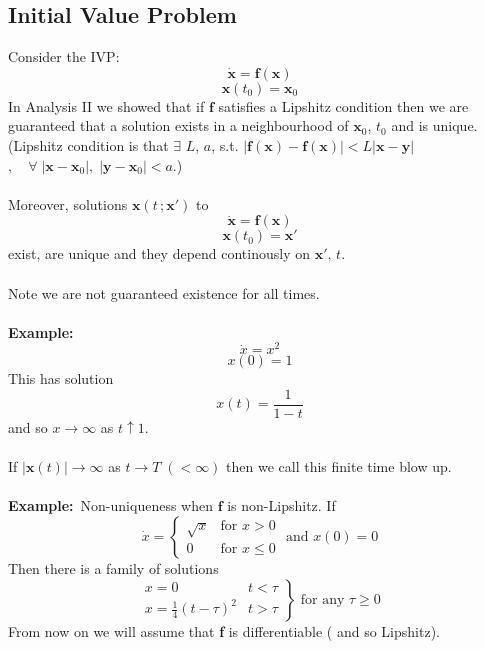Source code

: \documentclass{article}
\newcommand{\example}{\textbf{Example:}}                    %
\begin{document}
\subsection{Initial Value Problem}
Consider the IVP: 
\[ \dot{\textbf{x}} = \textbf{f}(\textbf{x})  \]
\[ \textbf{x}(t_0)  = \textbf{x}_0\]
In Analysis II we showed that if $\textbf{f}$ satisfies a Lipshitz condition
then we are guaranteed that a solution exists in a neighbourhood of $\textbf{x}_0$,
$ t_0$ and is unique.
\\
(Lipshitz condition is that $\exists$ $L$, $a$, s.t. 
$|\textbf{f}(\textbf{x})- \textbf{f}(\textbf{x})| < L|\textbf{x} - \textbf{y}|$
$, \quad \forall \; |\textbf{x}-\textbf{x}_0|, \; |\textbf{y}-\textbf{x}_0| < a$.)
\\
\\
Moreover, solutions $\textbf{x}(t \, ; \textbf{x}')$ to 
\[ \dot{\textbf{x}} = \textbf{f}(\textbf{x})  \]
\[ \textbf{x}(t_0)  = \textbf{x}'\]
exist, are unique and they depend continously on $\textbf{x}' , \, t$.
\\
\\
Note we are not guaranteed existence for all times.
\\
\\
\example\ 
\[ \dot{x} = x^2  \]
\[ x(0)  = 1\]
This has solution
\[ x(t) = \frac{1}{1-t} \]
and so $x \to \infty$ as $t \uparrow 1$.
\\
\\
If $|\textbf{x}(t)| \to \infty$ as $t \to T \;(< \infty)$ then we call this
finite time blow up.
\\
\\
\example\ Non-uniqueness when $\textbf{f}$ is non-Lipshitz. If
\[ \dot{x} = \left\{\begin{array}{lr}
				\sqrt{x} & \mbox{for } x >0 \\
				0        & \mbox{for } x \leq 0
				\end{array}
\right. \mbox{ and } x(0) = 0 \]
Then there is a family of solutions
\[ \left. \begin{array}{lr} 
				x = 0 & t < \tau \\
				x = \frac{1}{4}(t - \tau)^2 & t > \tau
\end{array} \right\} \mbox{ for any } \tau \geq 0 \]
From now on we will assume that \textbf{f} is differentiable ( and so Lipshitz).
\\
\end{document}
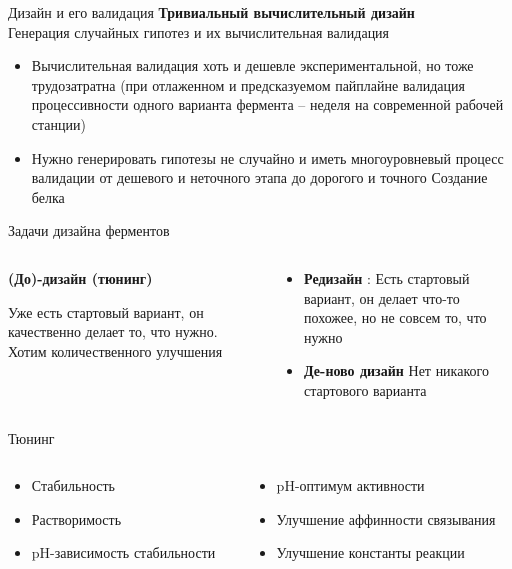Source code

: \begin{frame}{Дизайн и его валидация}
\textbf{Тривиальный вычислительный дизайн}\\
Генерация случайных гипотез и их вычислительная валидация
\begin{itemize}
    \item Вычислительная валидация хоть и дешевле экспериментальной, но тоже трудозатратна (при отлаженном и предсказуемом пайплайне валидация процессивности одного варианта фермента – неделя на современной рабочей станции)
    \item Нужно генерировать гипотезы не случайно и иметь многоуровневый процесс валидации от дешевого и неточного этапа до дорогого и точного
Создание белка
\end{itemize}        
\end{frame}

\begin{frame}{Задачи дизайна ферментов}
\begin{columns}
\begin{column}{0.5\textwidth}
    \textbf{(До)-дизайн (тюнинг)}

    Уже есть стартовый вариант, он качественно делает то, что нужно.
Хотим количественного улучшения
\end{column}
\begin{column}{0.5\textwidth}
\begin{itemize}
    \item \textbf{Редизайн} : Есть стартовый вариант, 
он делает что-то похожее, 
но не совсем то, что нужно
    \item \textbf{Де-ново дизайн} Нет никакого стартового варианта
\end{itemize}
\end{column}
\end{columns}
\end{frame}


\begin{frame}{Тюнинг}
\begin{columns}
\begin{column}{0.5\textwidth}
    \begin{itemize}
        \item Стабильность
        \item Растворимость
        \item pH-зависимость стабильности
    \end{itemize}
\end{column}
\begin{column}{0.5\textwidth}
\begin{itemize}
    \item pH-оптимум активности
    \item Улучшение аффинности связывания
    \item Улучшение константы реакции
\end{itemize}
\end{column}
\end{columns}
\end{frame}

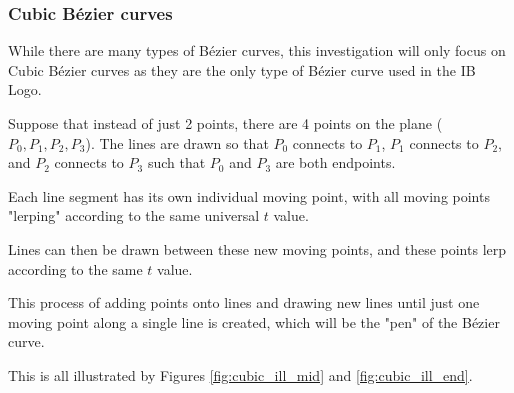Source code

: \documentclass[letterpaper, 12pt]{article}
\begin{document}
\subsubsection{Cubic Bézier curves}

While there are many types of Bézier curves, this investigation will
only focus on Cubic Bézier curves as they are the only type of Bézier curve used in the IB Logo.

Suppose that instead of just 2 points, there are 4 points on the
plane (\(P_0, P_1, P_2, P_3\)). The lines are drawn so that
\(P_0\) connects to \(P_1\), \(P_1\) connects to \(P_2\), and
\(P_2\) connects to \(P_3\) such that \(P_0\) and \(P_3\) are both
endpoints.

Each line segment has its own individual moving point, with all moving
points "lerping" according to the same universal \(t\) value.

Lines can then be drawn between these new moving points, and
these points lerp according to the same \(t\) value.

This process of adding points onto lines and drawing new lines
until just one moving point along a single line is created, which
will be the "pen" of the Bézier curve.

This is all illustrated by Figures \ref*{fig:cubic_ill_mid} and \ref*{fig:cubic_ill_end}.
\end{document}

▶ [Problem description] How many of the lines above contain the string "infty"? Give the count alone.

▶ [Response for this exercise] 2